Output every line of the entries below word for word, without changing anything.

Stored data:
= Beginning of Section =

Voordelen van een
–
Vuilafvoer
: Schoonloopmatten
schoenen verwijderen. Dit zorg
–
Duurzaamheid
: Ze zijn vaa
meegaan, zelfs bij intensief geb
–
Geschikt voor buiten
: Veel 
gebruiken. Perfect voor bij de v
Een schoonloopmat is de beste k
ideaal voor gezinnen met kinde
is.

= End of Section =

◆ Final answer:
Voordelen van een
–
Vuilafvoer
: Schoonloopmatten
schoenen verwijderen. Dit zorg
–
Duurzaamheid
: Ze zijn vaa
meegaan, zelfs bij intensief geb
–
Geschikt voor buiten
: Veel 
gebruiken. Perfect voor bij de v
Een schoonloopmat is de beste k
ideaal voor gezinnen met kinde
is.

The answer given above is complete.